Task statement: Transcribe the listing word for word. Begin at its first line and end with the line containing "cells in human".

━━━━━━━━

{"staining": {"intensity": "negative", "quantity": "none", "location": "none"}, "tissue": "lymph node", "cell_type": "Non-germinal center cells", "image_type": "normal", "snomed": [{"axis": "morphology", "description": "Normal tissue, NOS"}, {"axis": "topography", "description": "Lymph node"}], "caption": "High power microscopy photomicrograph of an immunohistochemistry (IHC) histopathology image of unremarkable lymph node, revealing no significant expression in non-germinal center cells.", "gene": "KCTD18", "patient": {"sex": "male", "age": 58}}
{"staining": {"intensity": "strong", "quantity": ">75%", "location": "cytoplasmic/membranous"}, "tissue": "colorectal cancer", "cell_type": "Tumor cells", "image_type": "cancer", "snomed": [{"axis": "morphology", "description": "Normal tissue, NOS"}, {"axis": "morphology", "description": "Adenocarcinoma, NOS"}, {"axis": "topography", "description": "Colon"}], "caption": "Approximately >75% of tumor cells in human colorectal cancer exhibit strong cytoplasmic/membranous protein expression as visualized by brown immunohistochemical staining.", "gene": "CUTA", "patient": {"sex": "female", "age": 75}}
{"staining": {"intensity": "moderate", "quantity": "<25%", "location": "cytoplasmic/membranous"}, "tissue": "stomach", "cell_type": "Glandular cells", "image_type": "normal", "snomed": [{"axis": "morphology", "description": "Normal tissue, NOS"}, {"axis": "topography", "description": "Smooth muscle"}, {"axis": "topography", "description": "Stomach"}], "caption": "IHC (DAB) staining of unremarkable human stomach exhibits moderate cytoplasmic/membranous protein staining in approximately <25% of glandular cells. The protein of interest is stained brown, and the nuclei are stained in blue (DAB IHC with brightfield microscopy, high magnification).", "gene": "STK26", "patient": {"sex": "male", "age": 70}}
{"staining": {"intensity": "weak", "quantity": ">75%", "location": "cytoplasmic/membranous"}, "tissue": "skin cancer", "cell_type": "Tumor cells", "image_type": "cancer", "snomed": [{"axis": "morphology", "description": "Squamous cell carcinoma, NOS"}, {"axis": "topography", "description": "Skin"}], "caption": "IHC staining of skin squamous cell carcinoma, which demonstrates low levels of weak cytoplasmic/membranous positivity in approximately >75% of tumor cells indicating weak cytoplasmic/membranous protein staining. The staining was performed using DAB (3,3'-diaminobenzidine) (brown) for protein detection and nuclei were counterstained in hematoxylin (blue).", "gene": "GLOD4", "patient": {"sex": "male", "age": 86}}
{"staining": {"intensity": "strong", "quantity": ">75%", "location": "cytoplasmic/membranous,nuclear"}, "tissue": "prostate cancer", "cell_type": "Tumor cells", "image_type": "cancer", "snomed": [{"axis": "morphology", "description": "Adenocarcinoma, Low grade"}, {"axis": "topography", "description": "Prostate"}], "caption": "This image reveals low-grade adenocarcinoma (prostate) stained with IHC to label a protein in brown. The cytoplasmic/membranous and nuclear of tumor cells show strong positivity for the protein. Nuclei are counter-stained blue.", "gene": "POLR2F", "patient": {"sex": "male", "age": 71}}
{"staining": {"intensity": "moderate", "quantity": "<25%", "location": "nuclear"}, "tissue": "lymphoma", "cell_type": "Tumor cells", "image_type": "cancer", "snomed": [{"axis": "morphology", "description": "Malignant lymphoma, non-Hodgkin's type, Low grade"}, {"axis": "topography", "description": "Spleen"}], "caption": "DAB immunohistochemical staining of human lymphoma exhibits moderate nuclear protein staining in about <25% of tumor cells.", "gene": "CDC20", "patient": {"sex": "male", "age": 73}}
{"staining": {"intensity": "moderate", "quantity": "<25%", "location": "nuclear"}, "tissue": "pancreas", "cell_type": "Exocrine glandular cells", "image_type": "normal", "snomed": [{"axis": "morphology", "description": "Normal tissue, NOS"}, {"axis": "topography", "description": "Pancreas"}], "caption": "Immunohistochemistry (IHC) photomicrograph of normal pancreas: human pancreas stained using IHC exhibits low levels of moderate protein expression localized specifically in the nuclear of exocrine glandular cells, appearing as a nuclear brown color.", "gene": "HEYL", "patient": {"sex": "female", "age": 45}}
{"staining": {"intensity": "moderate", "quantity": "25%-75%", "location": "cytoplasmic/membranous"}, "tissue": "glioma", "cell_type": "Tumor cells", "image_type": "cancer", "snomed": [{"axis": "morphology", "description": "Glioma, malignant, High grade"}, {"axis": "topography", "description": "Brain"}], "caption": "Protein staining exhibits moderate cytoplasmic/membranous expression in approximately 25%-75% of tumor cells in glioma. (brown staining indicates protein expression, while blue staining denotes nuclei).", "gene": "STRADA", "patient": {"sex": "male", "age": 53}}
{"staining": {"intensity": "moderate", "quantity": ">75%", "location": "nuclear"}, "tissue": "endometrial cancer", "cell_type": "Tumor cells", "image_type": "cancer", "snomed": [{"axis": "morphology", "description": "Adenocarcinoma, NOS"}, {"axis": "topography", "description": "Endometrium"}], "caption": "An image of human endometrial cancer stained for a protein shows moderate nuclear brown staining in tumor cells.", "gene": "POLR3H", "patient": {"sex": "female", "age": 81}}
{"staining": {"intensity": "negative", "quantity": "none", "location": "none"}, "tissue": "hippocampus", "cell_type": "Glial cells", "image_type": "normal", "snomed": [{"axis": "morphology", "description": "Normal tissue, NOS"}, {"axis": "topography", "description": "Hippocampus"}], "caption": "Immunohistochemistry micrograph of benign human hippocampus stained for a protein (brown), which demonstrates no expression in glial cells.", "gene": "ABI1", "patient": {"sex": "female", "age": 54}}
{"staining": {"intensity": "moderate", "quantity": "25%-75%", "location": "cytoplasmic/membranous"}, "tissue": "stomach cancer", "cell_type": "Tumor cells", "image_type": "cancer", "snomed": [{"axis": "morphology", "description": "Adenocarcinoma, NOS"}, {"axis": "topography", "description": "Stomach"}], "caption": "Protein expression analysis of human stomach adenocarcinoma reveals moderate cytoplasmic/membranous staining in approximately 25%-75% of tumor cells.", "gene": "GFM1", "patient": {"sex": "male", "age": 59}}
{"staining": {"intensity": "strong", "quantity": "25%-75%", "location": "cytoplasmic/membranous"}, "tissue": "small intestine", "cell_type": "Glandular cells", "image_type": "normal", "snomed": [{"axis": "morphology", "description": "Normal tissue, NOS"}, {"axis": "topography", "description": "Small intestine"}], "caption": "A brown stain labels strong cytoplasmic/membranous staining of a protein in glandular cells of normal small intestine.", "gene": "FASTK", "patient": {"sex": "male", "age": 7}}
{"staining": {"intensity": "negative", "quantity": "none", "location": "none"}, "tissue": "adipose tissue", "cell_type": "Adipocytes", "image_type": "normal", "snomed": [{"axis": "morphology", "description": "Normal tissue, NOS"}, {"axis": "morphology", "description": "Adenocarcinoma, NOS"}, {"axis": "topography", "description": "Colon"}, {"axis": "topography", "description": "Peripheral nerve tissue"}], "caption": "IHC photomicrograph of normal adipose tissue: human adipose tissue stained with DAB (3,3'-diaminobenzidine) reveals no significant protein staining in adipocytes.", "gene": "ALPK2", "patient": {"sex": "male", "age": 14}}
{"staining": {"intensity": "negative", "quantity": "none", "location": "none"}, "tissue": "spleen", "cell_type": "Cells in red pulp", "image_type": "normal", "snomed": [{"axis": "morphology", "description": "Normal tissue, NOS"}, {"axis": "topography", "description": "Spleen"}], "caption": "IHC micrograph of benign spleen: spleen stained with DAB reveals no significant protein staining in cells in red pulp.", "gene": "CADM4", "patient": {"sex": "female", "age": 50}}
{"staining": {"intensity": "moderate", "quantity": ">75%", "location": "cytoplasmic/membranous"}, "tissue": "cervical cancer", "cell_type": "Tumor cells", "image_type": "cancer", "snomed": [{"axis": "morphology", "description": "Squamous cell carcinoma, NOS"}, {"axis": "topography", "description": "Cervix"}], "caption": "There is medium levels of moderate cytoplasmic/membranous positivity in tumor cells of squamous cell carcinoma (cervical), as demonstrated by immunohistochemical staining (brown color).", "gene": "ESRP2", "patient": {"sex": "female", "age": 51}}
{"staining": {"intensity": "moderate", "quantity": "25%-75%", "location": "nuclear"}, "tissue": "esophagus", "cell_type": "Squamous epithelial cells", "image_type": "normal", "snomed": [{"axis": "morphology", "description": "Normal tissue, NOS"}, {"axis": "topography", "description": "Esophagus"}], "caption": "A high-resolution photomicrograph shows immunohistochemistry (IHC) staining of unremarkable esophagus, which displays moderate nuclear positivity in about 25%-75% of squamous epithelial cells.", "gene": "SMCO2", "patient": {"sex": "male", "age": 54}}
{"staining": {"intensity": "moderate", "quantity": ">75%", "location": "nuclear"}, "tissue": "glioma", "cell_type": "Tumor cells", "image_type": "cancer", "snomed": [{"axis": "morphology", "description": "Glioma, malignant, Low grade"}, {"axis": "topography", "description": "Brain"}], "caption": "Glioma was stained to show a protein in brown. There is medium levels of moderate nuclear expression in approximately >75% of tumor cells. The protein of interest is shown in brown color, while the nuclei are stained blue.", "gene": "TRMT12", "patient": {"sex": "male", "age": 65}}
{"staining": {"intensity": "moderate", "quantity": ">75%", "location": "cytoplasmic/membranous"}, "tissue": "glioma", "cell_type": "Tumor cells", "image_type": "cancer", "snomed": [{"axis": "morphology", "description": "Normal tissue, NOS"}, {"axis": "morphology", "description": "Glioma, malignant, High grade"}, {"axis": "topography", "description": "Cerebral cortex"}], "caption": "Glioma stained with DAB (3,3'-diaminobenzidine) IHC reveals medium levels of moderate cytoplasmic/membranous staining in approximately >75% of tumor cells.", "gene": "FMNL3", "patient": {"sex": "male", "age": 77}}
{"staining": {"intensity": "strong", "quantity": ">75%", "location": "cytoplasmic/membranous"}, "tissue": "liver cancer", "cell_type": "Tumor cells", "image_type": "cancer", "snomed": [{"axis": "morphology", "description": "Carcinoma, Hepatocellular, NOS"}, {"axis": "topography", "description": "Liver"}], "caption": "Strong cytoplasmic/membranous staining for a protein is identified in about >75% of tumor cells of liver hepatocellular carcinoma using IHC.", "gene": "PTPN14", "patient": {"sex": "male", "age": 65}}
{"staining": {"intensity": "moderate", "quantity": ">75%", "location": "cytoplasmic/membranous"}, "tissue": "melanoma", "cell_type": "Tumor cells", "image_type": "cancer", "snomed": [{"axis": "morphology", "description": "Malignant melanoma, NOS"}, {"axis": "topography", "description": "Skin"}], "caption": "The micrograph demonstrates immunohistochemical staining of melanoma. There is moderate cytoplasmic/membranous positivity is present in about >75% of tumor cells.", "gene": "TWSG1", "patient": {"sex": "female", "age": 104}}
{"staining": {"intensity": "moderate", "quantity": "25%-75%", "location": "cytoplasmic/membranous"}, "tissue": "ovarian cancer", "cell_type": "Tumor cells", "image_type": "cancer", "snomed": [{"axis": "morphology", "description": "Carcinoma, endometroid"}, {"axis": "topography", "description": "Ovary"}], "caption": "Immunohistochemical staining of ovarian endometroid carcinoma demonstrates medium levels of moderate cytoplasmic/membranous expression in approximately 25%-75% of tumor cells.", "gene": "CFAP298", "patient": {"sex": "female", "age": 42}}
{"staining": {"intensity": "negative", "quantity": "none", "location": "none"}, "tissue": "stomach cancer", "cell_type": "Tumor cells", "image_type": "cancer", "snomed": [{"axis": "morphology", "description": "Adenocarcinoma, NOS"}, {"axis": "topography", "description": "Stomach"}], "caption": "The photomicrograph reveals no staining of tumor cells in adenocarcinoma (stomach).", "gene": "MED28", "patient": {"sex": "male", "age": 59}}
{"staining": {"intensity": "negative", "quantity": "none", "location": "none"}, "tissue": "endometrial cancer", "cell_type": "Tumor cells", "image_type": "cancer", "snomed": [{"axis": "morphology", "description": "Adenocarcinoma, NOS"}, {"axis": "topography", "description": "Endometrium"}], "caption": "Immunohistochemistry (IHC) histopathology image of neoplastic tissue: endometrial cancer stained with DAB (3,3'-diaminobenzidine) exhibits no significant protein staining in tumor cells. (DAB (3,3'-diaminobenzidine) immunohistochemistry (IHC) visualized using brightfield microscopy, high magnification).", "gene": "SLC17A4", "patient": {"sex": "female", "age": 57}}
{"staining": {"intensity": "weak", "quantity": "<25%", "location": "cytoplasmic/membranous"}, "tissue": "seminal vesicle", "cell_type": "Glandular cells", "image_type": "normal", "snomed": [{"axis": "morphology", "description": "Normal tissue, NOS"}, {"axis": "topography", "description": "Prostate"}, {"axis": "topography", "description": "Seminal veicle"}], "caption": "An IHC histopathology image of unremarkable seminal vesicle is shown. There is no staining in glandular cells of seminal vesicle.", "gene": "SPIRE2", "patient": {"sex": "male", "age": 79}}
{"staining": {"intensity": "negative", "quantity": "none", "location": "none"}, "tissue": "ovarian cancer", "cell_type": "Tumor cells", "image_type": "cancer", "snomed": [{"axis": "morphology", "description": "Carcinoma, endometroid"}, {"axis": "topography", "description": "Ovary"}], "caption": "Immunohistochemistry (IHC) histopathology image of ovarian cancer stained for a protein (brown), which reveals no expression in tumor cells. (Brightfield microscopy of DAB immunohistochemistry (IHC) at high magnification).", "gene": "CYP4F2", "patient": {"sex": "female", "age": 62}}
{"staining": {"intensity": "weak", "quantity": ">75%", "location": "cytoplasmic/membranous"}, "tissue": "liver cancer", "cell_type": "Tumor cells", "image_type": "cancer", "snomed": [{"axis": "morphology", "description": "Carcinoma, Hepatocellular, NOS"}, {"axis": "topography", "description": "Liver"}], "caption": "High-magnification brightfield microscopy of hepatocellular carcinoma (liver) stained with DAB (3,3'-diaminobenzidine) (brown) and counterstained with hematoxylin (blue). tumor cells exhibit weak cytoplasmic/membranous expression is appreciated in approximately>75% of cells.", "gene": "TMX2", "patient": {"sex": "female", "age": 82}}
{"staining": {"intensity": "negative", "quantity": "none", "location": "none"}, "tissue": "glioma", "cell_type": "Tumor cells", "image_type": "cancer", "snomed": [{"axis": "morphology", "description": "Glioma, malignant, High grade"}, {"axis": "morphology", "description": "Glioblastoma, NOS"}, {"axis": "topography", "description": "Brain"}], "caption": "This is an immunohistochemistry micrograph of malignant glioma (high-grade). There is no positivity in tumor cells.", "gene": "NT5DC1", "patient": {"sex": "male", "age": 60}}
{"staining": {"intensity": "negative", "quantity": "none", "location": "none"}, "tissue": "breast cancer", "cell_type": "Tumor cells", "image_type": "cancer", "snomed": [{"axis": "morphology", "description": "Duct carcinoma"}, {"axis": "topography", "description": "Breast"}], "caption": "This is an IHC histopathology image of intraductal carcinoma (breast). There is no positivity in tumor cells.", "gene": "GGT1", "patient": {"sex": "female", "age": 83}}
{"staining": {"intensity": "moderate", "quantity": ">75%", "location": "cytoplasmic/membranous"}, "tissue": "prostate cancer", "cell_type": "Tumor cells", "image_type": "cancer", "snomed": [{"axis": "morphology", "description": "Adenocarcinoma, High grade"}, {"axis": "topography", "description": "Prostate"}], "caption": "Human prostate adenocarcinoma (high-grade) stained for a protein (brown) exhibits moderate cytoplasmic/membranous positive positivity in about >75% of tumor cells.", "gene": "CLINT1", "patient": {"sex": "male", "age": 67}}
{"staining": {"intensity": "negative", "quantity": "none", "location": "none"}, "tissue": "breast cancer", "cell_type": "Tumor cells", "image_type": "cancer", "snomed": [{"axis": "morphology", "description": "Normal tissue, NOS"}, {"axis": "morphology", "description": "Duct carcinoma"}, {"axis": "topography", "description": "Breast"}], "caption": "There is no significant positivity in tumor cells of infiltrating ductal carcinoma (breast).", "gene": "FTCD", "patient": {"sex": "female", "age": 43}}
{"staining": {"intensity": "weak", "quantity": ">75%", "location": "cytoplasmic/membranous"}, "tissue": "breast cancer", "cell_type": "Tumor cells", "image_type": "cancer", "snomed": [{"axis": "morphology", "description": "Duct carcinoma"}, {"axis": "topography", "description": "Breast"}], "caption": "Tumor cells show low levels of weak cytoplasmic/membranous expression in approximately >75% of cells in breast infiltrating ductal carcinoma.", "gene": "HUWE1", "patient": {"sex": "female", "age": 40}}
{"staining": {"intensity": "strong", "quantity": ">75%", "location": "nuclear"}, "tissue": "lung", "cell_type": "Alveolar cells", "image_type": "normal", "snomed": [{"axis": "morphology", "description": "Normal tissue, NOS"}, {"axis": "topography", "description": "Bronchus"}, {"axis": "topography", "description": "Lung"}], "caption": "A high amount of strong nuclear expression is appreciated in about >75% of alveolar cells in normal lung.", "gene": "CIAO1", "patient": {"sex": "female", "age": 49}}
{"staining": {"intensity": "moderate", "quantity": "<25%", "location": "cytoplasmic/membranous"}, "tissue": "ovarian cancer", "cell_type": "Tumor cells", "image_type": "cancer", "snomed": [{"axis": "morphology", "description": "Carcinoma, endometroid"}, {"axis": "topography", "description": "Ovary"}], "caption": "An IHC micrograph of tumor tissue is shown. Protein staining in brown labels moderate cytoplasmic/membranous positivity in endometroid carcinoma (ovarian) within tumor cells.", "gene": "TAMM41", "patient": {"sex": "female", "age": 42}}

━━━━━━━━

Result of the exercise:
{"staining": {"intensity": "negative", "quantity": "none", "location": "none"}, "tissue": "lymph node", "cell_type": "Non-germinal center cells", "image_type": "normal", "snomed": [{"axis": "morphology", "description": "Normal tissue, NOS"}, {"axis": "topography", "description": "Lymph node"}], "caption": "High power microscopy photomicrograph of an immunohistochemistry (IHC) histopathology image of unremarkable lymph node, revealing no significant expression in non-germinal center cells.", "gene": "KCTD18", "patient": {"sex": "male", "age": 58}}
{"staining": {"intensity": "strong", "quantity": ">75%", "location": "cytoplasmic/membranous"}, "tissue": "colorectal cancer", "cell_type": "Tumor cells", "image_type": "cancer", "snomed": [{"axis": "morphology", "description": "Normal tissue, NOS"}, {"axis": "morphology", "description": "Adenocarcinoma, NOS"}, {"axis": "topography", "description": "Colon"}], "caption": "Approximately >75% of tumor cells in human colorectal cancer exhibit strong cytoplasmic/membranous protein expression as visualized by brown immunohistochemical staining.", "gene": "CUTA", "patient": {"sex": "female", "age": 75}}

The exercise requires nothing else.